A UCLA press release says: A first-of-its-kind database that will make it easy to compare and contrast the campaign finance disclosure statutes and regulations of all 50 states, the District of Columbia and the federal government was released by the UCLA School of Law as part of the Campaign Disclosure Project.

The database was designed to be useful to legislators, public interest groups, media representatives, scholars and the public. It is divided into 25 categories that reflect the most important campaign finance practices, such as filing deadlines, contributor information, loans to campaigns, electronic filing, enforcement rules and independent expenditures. The database is further divided into 105 subcategories and can be used to answer questions on topics such as whether the occupation of a contributor must be reported, or whether the state requires the disclosure of late independent expenditures.
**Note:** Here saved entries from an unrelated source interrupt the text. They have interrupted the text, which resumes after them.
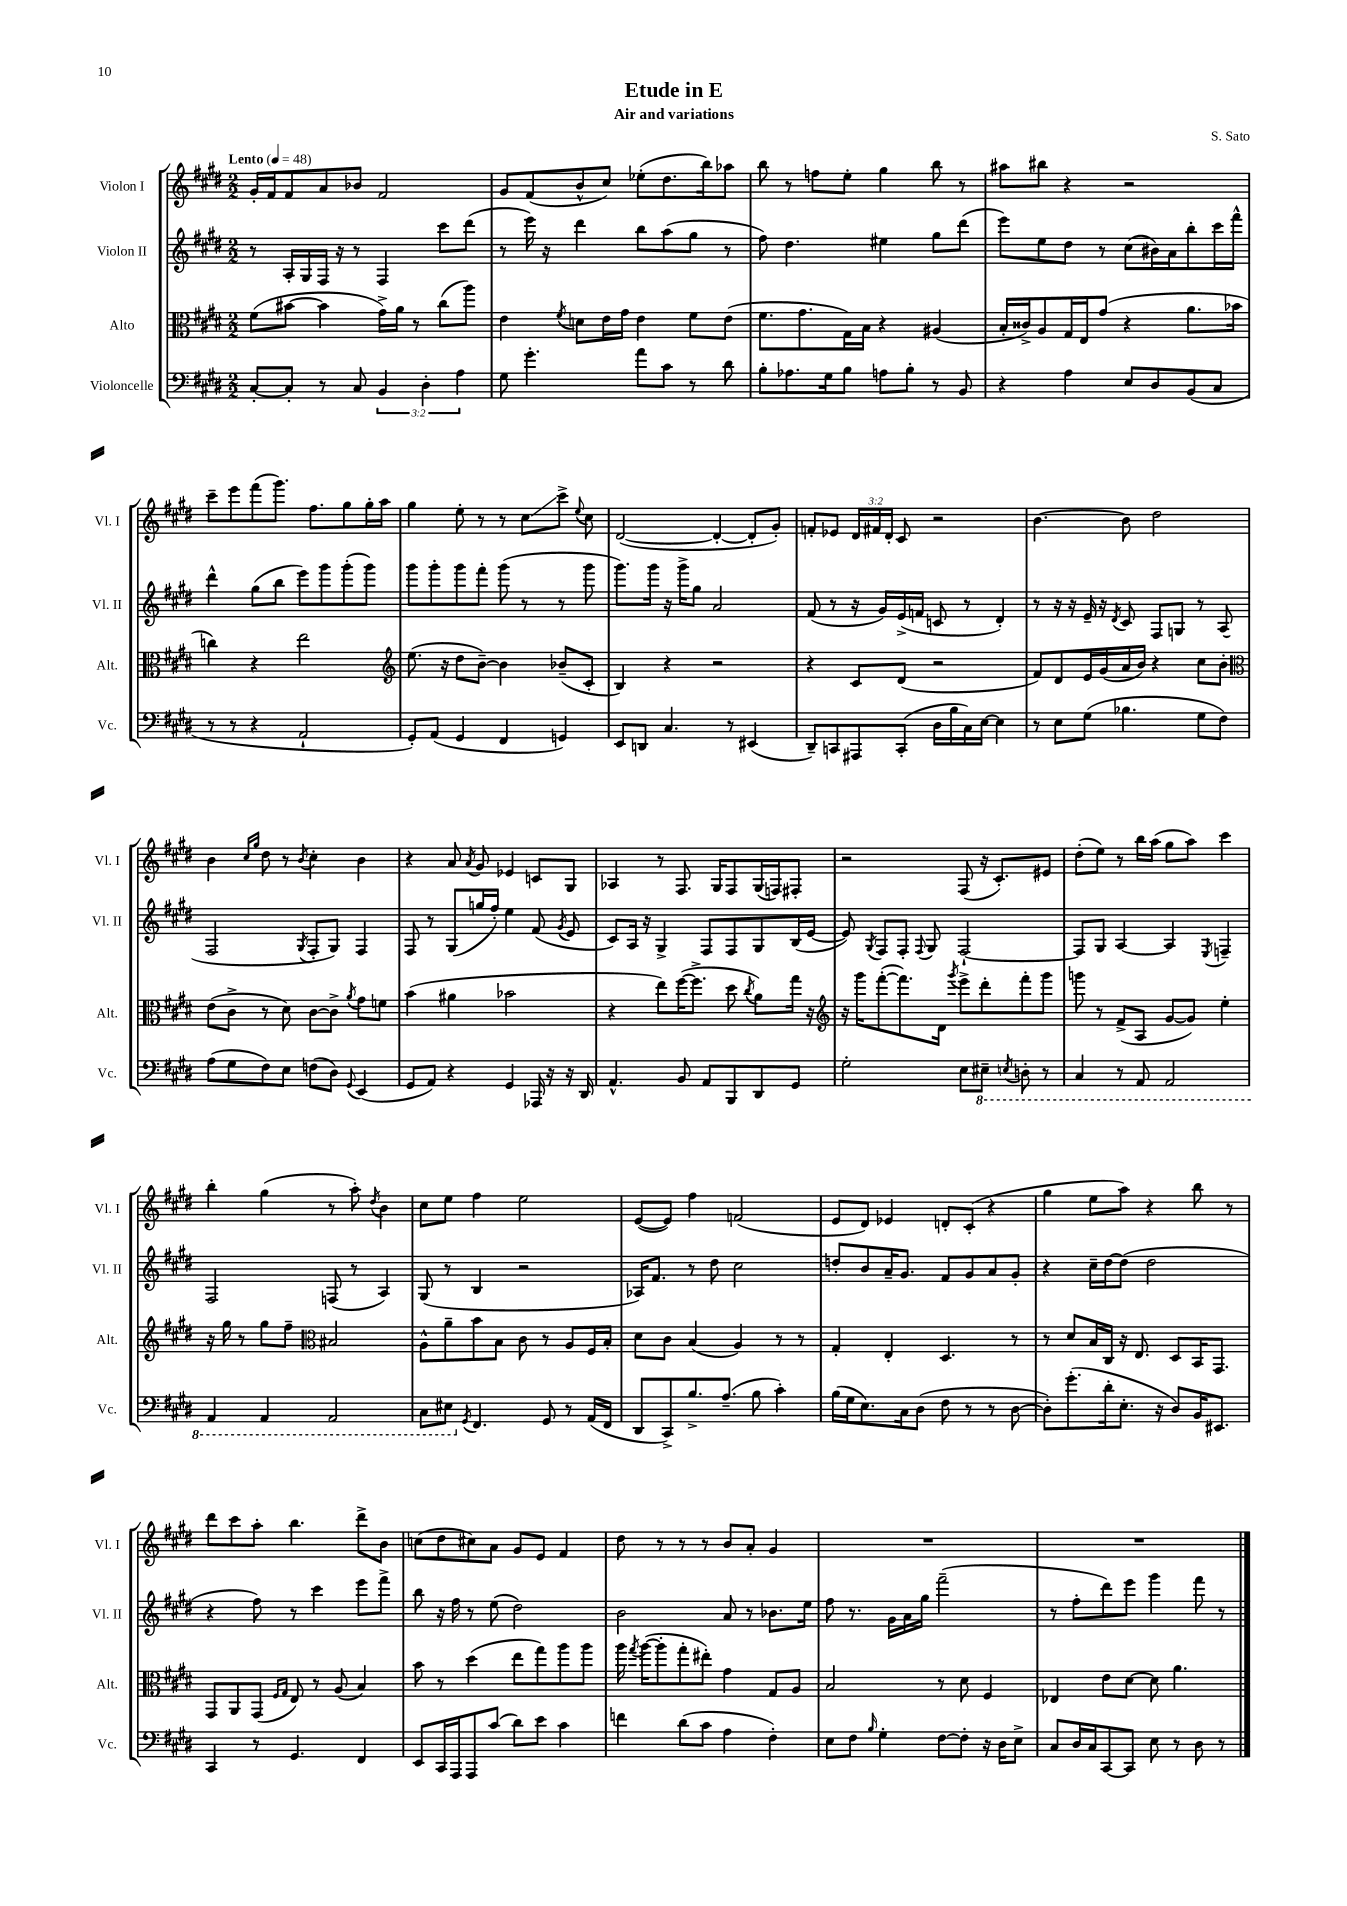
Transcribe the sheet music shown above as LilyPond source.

\header { title = "Etude in E" composer = "S. Sato" subtitle = "Air and variations" }
<<
\new StaffGroup <<
\new Staff = "s0" \with { instrumentName = "Violon I" shortInstrumentName = "Vl. I" } {
    \clef treble \key e \major \numericTimeSignature \time 2/2 \override Staff.TupletNumber.text = #tuplet-number::calc-fraction-text \tempo "Lento" 4 = 48
    \autoBeamOff gis'16[-. fis'16 fis'8 a'8 bes'8] fis'2 |
    gis'8[ fis'8( b'8-^ cis''8]) ees''8[-.( dis''8. b''16) aes''8] |
    b''8 r8 f''8[ e''8]-. gis''4 b''8 r8 |
    ais''8[ bis''8] r4 r2 |
    cis'''8[-- e'''8 fis'''8( gis'''8.]) fis''8.[ gis''8 gis''16-. a''16] |
    gis''4 e''8-. r8 r8 cis''8[\glissando cis'''8]-> \appoggiatura { e''8 } cis''8 |
    dis'2~( dis'4~-. dis'8[-. gis'8]-.) |
    f'8[-. ees'8] \tuplet 3/2 { dis'16[ fis'16 dis'16]-. } cis'8 r2 |
    b'4.~ b'8 dis''2 |
    b'4 \grace { cis''16[ gis''16] } dis''8 r8 \acciaccatura { b'8 } cis''4-. b'4 |
    r4 a'8 \acciaccatura { a'8 } gis'8 ees'4 c'8[ gis8] |
    aes4 r8 fis8. gis16[ fis8 gis16( f16) fis8]-. |
    r2 fis8( r16 cis'8.[-.) eis'8] |
    dis''8[-.( e''8]) r8 b''16[ a''16]( gis''8[ a''8]) cis'''4 |
    b''4-. gis''4( r8 a''8-.) \acciaccatura { dis''8 } b'4 |
    cis''8[ e''8] fis''4 e''2 |
    e'8[~( e'8]) fis''4 f'2( |
    e'8[ dis'8]) ees'4 d'8[-. cis'8]-.( r4 |
    gis''4 e''8[ a''8]) r4 b''8 r8 |
    dis'''8[ cis'''8 a''8]-. b''4. dis'''8[-> b'8] |
    c''8[( dis''8 cis''8) a'8] gis'8[ e'8] fis'4 |
    dis''8 r8 r8 r8 b'8[ a'8]-. gis'4 |
    R1 |
    R1 \bar "|." |
}
\new Staff = "s1" \with { instrumentName = "Violon II" shortInstrumentName = "Vl. II" } {
    \clef treble \key e \major \numericTimeSignature \time 2/2
    \autoBeamOff r8 a16[-. gis16 fis16] r16 r8 fis4 cis'''8[ dis'''8]( |
    r8 e'''16) r16 dis'''4 b''8[ a''8( gis''8] r8 |
    fis''8) dis''4. eis''4 gis''8[ dis'''8]( |
    e'''8[) e''8 dis''8] r8 cis''8[( bis'16) a'16 b''8-. cis'''16 fis'''16]-^ |
    dis'''4-^ gis''8[( b''8] e'''8[) gis'''8 gis'''8-.( gis'''8]) |
    gis'''8[ gis'''8-. gis'''8 fis'''8]-. gis'''8( r8 r8 gis'''8 |
    gis'''8.[) gis'''16] r16 gis'''16[-> gis''8] a'2 |
    fis'8( r8 r16 gis'16[) e'16->( f'16] c'8 r8 dis'4-.) |
    r8 r16 r16 e'16-- r16 \acciaccatura { dis'8 } cis'8 fis8[ g8] r8 a8( |
    fis2 \acciaccatura { gis8 } fis8[-. gis8]) fis4 |
    fis8 r8 gis8[( g''16 fis''16]-.) e''4 fis'8( \acciaccatura { gis'8 } e'8 |
    cis'8[) a16] r16 gis4-> fis8[ fis8 gis8 b16( e'16]~ |
    e'8) \acciaccatura { gis8 } fis8[ fis8]-. \appoggiatura { fis8 } gis8 fis2~-! |
    fis8[ gis8] a4~ a4 \acciaccatura { e8 } f4-- |
    fis2 f8( r8 a4) |
    gis8( r8 b4 r2 |
    aes16[) fis'8.] r8 dis''8 cis''2 |
    d''8[-. b'8 a'16-- gis'8.] fis'8[ gis'8 a'8 gis'8]-. |
    r4 cis''16[-- dis''16~ dis''8]( dis''2 |
    r4 fis''8) r8 cis'''4 e'''8[ fis'''8]-> |
    b''8 r16 fis''16 r8 e''8( dis''2) |
    b'2 a'8 r8 bes'8.[ e''16] |
    fis''8 r8. gis'16[ a'16 gis''16] fis'''2--( |
    r8 fis''8[-. dis'''8) e'''8] gis'''4 fis'''8 r8 \bar "|." |
}
\new Staff = "s2" \with { instrumentName = "Alto" shortInstrumentName = "Alt." } {
    \clef alto \key e \major \numericTimeSignature \time 2/2
    \autoBeamOff fis'8[( bis'8]~ bis'4 gis'16[->) a'16] r8 cis''8[( a''8]) |
    e'4 \acciaccatura { fis'8 } d'8[ e'16 gis'16] e'4 fis'8[ e'8]( |
    fis'8.[ gis'8. gis16) b16] r4 ais4( |
    b16[-. cisis'16->) a8 gis16 e16 gis'8]( r4 a'8.[ bes'16] |
    c''4) r4 e''2 |
    \clef treble e''8.( r16 dis''8[ b'8]~--) b'4 bes'8[--( cis'8]-. |
    b4) r4 r2 |
    r4 cis'8[ dis'8]( r2 |
    fis'8[) dis'8 e'16 gis'16( a'16 b'16]) r4 cis''8[ b'8]-. |
    \clef alto e'8[( cis'8]-> r8 dis'8) cis'8[~ cis'8]-> \acciaccatura { a'8 } gis'8[ f'8] |
    b'4( ais'4 bes'2 |
    r4 e''8[) fis''16~( fis''8.]-> dis''8 \acciaccatura { cis''8 } a'8[) gis''16] r16 |
    \clef treble r16 gis'''16[ fis'''8~-.( fis'''8.) dis'16] \acciaccatura { gis'''8 } e'''8[-> dis'''8-. fis'''8-. gis'''8] |
    g'''8 r8 fis'8[->( a8] gis'8[~ gis'8]) e''4-. |
    r16 gis''16 r8 gis''8[ fis''8]-- \clef alto bis2 |
    a8[-^ a'8-- b'8 b8] cis'8 r8 a8[ fis16 b16]-. |
    dis'8[ cis'8] b4( a4) r8 r8 |
    gis4-. e4-. dis4. r8 |
    r8 dis'8[ b16 cis16] r16 e8. dis8[ b,16 gis,8.] |
    gis,8[ a,8 gis,8]( \grace { fis16[ gis16] } e8) r8 a8( b4) |
    b'8 r8 dis''4( e''8[ gis''8) a''8 a''8] |
    a''16 \acciaccatura { gis''8 } a''16[~( a''8-. gis''8-. eis''8]-.) gis'4 gis8[ a8] |
    b2 r8 dis'8 fis4 |
    ees4 e'8[ dis'8]~ dis'8 a'4. \bar "|." |
}
\new Staff = "s3" \with { instrumentName = "Violoncelle" shortInstrumentName = "Vc." } {
    \clef bass \key e \major \numericTimeSignature \time 2/2 \override Staff.TupletNumber.text = #tuplet-number::calc-fraction-text
    \autoBeamOff cis8[~-. cis8]-. r8 cis8 \tuplet 3/2 { b,4 dis4-. a4 } |
    gis8 gis'4.-. a'8[ cis'8] r8 dis'8 |
    b8[-. aes8. gis16 b8] a8[ b8]-. r8 b,8 |
    r4 a4 e8[ dis8 b,8( cis8] |
    r8 r8 r4 a,2-! |
    gis,8[-.) a,8]( gis,4 fis,4 g,4) |
    e,8[ d,8] cis4. r8 eis,4( |
    dis,8[--) c,8 ais,,8 c,8]-.( dis16[ b16 cis16) e16]~ e4 |
    r8 e8[ gis8]( bes4. gis8[ fis8]) |
    a8[( gis8 fis8) e8] f8[( dis8]) \appoggiatura { gis,8 } e,4( |
    gis,8[ a,8]) r4 gis,4 aes,,16 r16 r16 dis,16 |
    a,4.-^ b,8 a,8[ b,,8 dis,8 gis,8] |
    gis2-. e8[ \ottava #-1 eis,8]-- \acciaccatura { e,8 } d,8-. r8 |
    cis,4 r8 a,,8 a,,2 |
    a,,4 a,,4 a,,2 |
    cis,8[ eis,8] \ottava #0 \acciaccatura { gis,8 } fis,4. gis,8 r8 a,16[( fis,16] |
    dis,8[ cis,8->) b8.-> a8.]--( b8 cis'4-.) |
    b16[( gis16 e8.) cis16 dis8]( fis8 r8 r8 dis8~ |
    dis8[-.) gis'8.-.( dis'16-. e8.]-. r16 dis8[) b,16 eis,8.] |
    cis,4 r8 gis,4. fis,4 |
    e,8[ cis,16 a,,16 a,,8 cis'8]( dis'8[) e'8] cis'4 |
    f'4 dis'8[( cis'8] a4 fis4-.) |
    e8[ fis8] \grace { b16 } gis4-. fis8[~ fis8]-. r16 dis16[ e8]-> |
    cis8[ dis16 cis16 cis,8~ cis,8] e8 r8 dis8 r8 \bar "|." |
}
>>
>>
\layout { \context { \Score \remove "Bar_number_engraver" } }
"Many of the existing state disclosure laws originally were written in the 1970s during the post-Watergate crisis," said Daniel Lowenstein, professor of law at UCLA and a national authority on election law. "Since then, some states have done an excellent job of amending their laws to reflect the public's desire to know more about who is financing elections. Other states have been less active in this regard. The database will allow people who care about these issues to compare the laws of their own state with states that are doing a better or worse job." ...

The Campaign Disclosure Law Database is available on the Web at disclosure.law.ucla.edu/. -- UCLA News

Comments

Thanks for the post, Ed! I will update with corrections every month, so don't feel shy about letting me know when you spot an error or omission in the database.